Unterstützungsfonds für Betroffene von Orden

Von großer Bedeutung ist die Gleichbehandlung von Betroffenen, die neben den Bistümern auch die rechtlich unabhängigen Ordensgemeinschaften umfasst. Die Bischöfe haben deshalb bei ihrer Frühjahrs-Vollversammlung 2020 beschlossen, dass zur Sicherstellung von Leistungen an Betroffene eine Solidarkomponente vorgesehen ist, damit Orden nötigenfalls bei der Finanzierung von Anerkennungsleistungen unterstützt werden können.

Die Deutsche Ordensobernkonferenz (DOK) und Vertreter einzelner Orden haben verschiedentlich das gemeinsame Ziel bekräftigt, ein einheitliches Verfahren zur Anerkennung des Leids umsetzen zu wollen.

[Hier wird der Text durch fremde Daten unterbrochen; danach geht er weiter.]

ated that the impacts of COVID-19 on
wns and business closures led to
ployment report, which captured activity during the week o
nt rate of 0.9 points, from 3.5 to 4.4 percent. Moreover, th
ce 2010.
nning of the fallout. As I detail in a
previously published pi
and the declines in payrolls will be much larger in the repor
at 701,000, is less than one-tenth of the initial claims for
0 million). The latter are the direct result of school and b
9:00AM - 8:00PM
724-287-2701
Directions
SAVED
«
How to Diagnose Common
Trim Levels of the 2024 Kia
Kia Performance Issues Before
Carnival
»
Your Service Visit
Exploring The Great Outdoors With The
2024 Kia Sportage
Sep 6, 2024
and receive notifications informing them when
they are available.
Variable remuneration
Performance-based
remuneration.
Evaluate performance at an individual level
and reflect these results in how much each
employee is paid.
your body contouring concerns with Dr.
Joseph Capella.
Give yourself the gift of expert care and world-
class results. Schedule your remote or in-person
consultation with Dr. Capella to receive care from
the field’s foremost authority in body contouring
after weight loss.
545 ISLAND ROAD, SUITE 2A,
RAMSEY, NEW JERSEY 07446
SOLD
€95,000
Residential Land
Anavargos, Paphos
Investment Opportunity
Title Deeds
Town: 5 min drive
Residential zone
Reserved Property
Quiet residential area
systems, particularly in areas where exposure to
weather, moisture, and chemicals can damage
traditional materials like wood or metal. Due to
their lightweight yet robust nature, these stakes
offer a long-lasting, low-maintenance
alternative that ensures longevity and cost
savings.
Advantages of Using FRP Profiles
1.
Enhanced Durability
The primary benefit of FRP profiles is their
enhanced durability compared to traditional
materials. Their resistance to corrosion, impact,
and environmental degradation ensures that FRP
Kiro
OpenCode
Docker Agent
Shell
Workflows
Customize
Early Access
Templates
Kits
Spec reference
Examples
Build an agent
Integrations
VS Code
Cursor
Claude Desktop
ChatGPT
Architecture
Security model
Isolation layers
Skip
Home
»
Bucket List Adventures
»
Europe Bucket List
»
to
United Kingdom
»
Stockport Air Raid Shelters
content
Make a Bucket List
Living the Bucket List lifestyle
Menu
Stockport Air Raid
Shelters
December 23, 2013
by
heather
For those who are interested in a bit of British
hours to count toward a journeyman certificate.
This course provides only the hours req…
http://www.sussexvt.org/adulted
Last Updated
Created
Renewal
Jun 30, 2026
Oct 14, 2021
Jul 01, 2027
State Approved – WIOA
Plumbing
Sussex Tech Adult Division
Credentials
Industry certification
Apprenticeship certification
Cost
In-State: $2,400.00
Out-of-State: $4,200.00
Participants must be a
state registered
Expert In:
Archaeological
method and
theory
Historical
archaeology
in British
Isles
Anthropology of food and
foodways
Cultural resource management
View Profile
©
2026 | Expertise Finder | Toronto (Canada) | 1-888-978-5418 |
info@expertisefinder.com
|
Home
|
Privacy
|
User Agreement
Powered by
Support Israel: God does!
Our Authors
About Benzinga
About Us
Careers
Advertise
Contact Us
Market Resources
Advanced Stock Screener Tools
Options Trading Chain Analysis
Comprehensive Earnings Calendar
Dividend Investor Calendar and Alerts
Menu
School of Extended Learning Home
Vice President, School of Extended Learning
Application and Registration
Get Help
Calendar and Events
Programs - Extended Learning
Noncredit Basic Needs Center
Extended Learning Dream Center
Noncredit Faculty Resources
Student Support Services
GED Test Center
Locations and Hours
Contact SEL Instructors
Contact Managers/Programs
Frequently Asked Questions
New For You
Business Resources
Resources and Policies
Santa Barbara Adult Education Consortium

Der Ständige Rat hat dementsprechend die Einrichtung eines subsidiären und nachrangigen Unterstützungsfonds beschlossen. Die Orden, die am weiterentwickelten Verfahren teilnehmen, finanzieren die durch die UKA festgesetzten Anerkennungsleistungen grundsätzlich selbst und haben nur subsidiär, unter bestimmten Kriterien, Zugang zum Unterstützungsfonds.

Betroffenenbeirat

Bischof Dr. Stephan Ackermann hat den Ständigen Rat darüber informiert, dass der Betroffenenbeirat der Deutschen Bischofskonferenz seine Arbeit aufnehmen konnte und die konstituierende Sitzung Anfang November 2020 stattgefunden hat.